= What you need to do =
Reproduce word for word the passage of the Solaris troubleshooting notes from "This file specifies" up to and including "before trying again to run it.".

= Document segment =

Monday, September 10, 2018

Solaris10/11 - Initially takes long time to login to the server

If your server is responsing slow on initial login, check the dns-cashe.

1. Check what version you are running.
# ssh -V

2. Check LookupClientHostnames entry on sshd_config
# grep LookupClientHostnames /etc/ssh/sshd_config
if no value return, add the entry to config file.
# echo “LookupClientHostnames no” >> /etc/ssh/sshd_config

Also check the entry for GSSAPIAuthentication on ssh config file.
# grep -i GSSAPIAuthentication /etc/ssh/sshd_config

if no value returned, add entry,
# echo “GSSAPIAuthentication no” >> /etc/ssh/sshd_config

3. Now, restart the ssh service
# svcs -a | grep ssh
# svcadm restart ssh

or

if this still does give you trouble, restart the dns cache
# svcs -a | grep cache
online         Jul_23   svc:/system/name-service-cache:default
# svcadm restart svc:/system/name-service-cache:default



Thursday, September 6, 2018

Solaris 10 - cron job didn't run at scheduled time.

Solaris 10 - cron job didn't run at scheduled time.

Checking log shows queue max run limit reached

# cat /var/cron/log
......
The problem: queue max limit reached
Solution: Restart the con service

1. Find the cron process
# ps -ef | grep cron
# ptree <PID>
# kill -9 <PID>

2 Restart cron service
# svcadm restart svc:/system/cron

3. raise the limit
# vi /etc/cron.d/queuedefs

if you still have issue, review queuedefs man page.

# more /etc/cron.d/queuedefs
a.4j1n
b.2j2n90w

# man queuedefs

       This file specifies that the a queue, for at jobs, can  have  up  to  4
       jobs  running  simultaneously; those jobs will be run with a nice value
       of 1.  As no nwait value was given, if a job cannot be run because  too
       many  other  jobs  are  running cron will wait 60 seconds before trying
       again to run it.

       The b queue, for batch(1) jobs, can have up to 2 jobs running  simulta-
       neously;  those  jobs  will be run with a nice(1) value of 2.  If a job
       cannot be run because too many other jobs are  running,  cron(1M)  will
       wait  90  seconds  before  trying again to run it. All other queues can
       have up to 100 jobs running simultaneously; they will  be  run  with  a
       nice value of 2, and if a job cannot be run because too many other jobs
       are running cron will wait 60 seconds before trying again to run it.

= Data to examine =
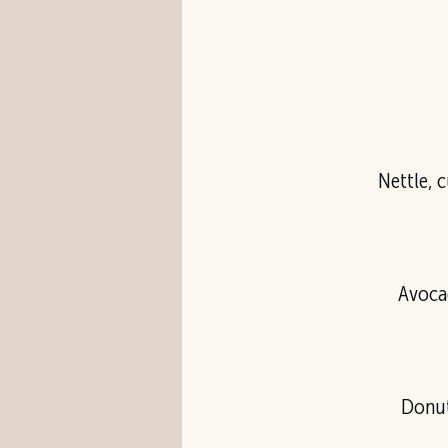
Avocad
Donut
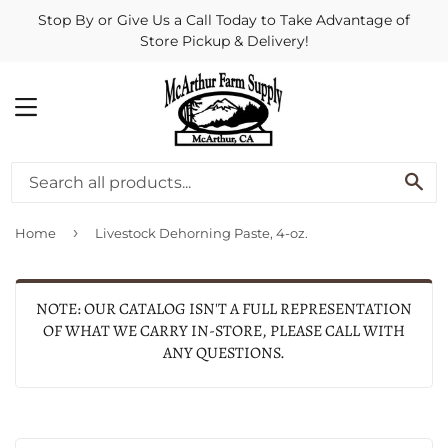
Stop By or Give Us a Call Today to Take Advantage of
Store Pickup & Delivery!
MENU
SE
›
Home
Livestock Dehorning Paste, 4-oz.
NOTE: OUR CATALOG ISN'T A FULL REPRESENTATION
OF WHAT WE CARRY IN-STORE, PLEASE CALL WITH
ANY QUESTIONS.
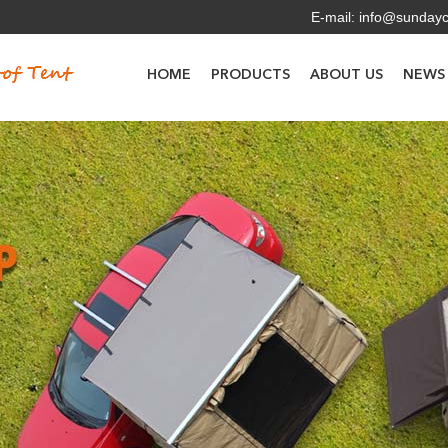
E-mail:
info@sunday
HOME
PRODUCTS
ABOUT US
NEWS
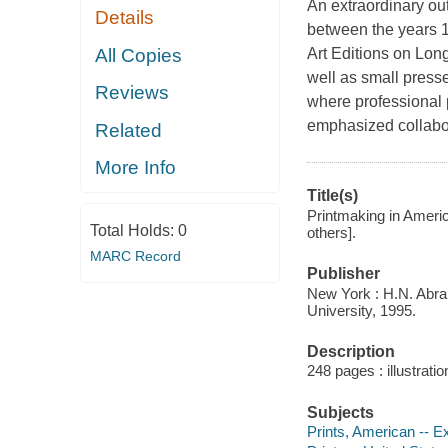
An extraordinary ou
Details
between the years 
All Copies
Art Editions on Lon
well as small presse
Reviews
where professional 
emphasized collabor
Related
More Info
Title(s)
Printmaking in Americ
Total Holds:
0
others].
MARC Record
Publisher
New York : H.N. Abra
University, 1995.
Description
248 pages : illustrati
Subjects
Prints, American -- Ex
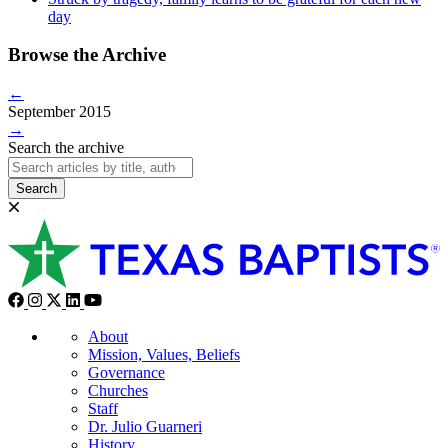
day
Browse the Archive
←
September 2015
→
Search the archive
Search
About
Mission, Values, Beliefs
Governance
Churches
Staff
Dr. Julio Guarneri
History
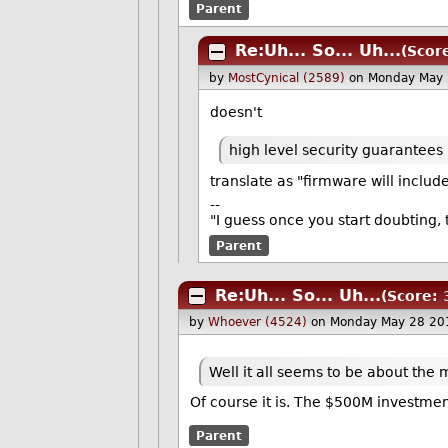
Parent
Re:Uh... So... Uh...
(Score
by
MostCynical (2589)
on Monday May 
doesn't
high level security guarantees
translate as "firmware will inclu
--
"I guess once you start doubting, 
Parent
Re:Uh... So... Uh...
(Score: 
by
Whoever (4524)
on Monday May 28 20
Well it all seems to be about the
Of course it is. The $500M investme
Parent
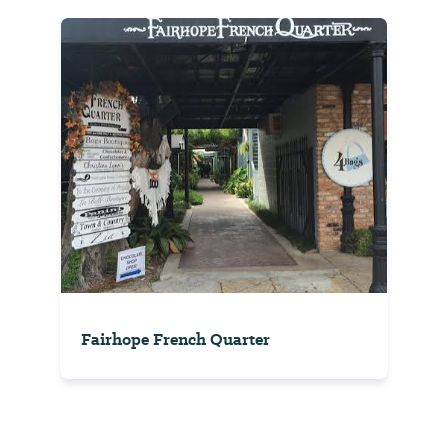
Fairhope French Quarter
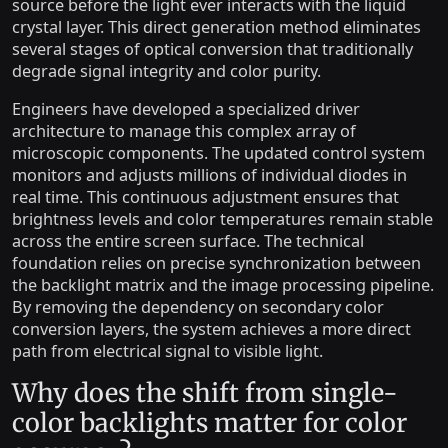
source before the light ever interacts with the liquid
crystal layer. This direct generation method eliminates
several stages of optical conversion that traditionally
degrade signal integrity and color purity.
Engineers have developed a specialized driver
architecture to manage this complex array of
microscopic components. The updated control system
monitors and adjusts millions of individual diodes in
real time. This continuous adjustment ensures that
brightness levels and color temperatures remain stable
across the entire screen surface. The technical
foundation relies on precise synchronization between
the backlight matrix and the image processing pipeline.
By removing the dependency on secondary color
conversion layers, the system achieves a more direct
path from electrical signal to visible light.
Why does the shift from single-
color backlights matter for color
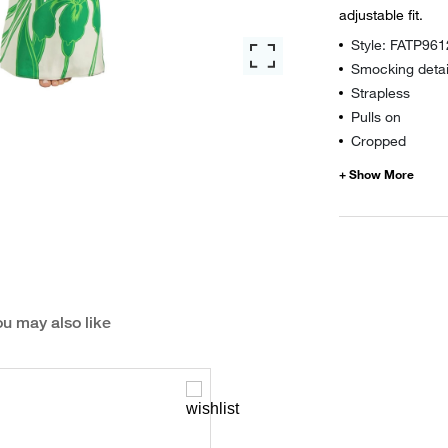
adjustable fit.
Style: FATP96
Smocking detai
Strapless
Pulls on
Cropped
u may also like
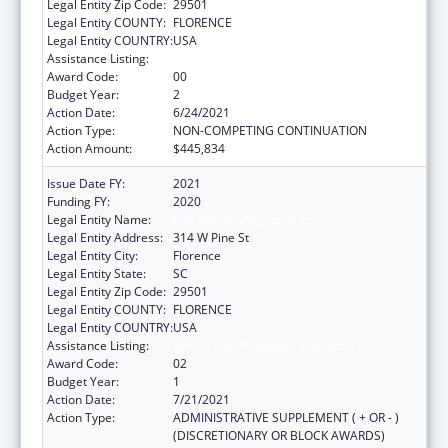
Legal Entity Zip Code:
29501
Legal Entity COUNTY:
FLORENCE
Legal Entity COUNTRY:
USA
Assistance Listing:
Sexual Risk Avoidance Education
Award Code:
00
Budget Year:
2
Action Date:
6/24/2021
Action Type:
NON-COMPETING CONTINUATION
Action Amount:
$445,834
Issue Date FY:
2021
Funding FY:
2020
Legal Entity Name:
Pee Dee Healthy Start Inc
Legal Entity Address:
314 W Pine St
Legal Entity City:
Florence
Legal Entity State:
SC
Legal Entity Zip Code:
29501
Legal Entity COUNTY:
FLORENCE
Legal Entity COUNTRY:
USA
Assistance Listing:
Sexual Risk Avoidance Education
Award Code:
02
Budget Year:
1
Action Date:
7/21/2021
Action Type:
ADMINISTRATIVE SUPPLEMENT ( + OR - )
(DISCRETIONARY OR BLOCK AWARDS)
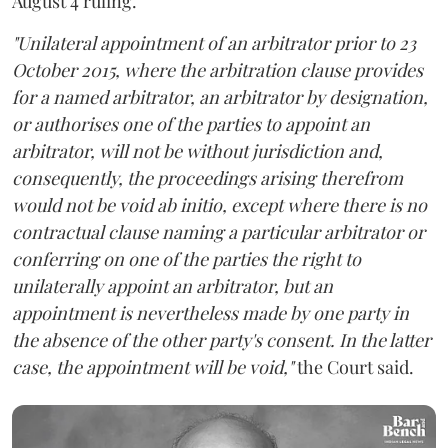
August 4 ruling.
"Unilateral appointment of an arbitrator prior to 23
October 2015, where the arbitration clause provides
for a named arbitrator, an arbitrator by designation,
or authorises one of the parties to appoint an
arbitrator, will not be without jurisdiction and,
consequently, the proceedings arising therefrom
would not be void ab initio, except where there is no
contractual clause naming a particular arbitrator or
conferring on one of the parties the right to
unilaterally appoint an arbitrator, but an
appointment is nevertheless made by one party in
the absence of the other party's consent. In the latter
case, the appointment will be void,"
the Court said.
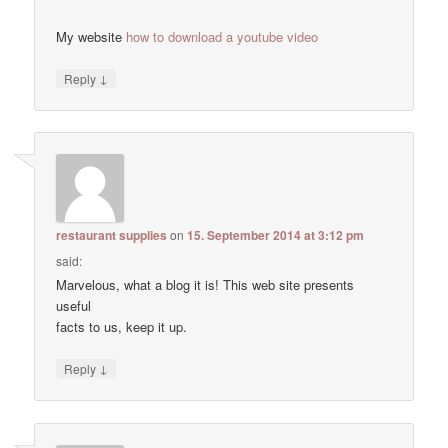
My website
how to download a youtube video
↓
Reply
restaurant supplies
on
15. September 2014 at 3:12 pm
said:
Marvelous, what a blog it is! This web site presents
useful
facts to us, keep it up.
↓
Reply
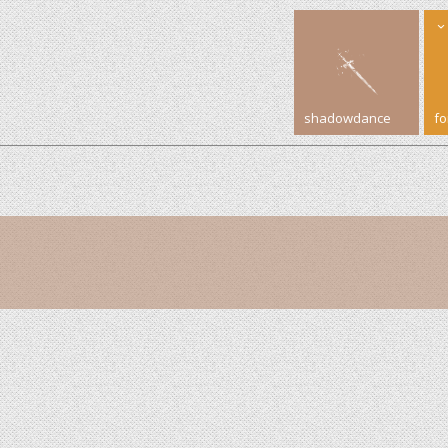
shadowdance
f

= Output of the exercise =
This file specifies that the a queue, for at jobs, can  have  up  to  4
       jobs  running  simultaneously; those jobs will be run with a nice value
       of 1.  As no nwait value was given, if a job cannot be run because  too
       many  other  jobs  are  running cron will wait 60 seconds before trying
       again to run it.

       The b queue, for batch(1) jobs, can have up to 2 jobs running  simulta-
       neously;  those  jobs  will be run with a nice(1) value of 2.  If a job
       cannot be run because too many other jobs are  running,  cron(1M)  will
       wait  90  seconds  before  trying again to run it. All other queues can
       have up to 100 jobs running simultaneously; they will  be  run  with  a
       nice value of 2, and if a job cannot be run because too many other jobs
       are running cron will wait 60 seconds before trying again to run it.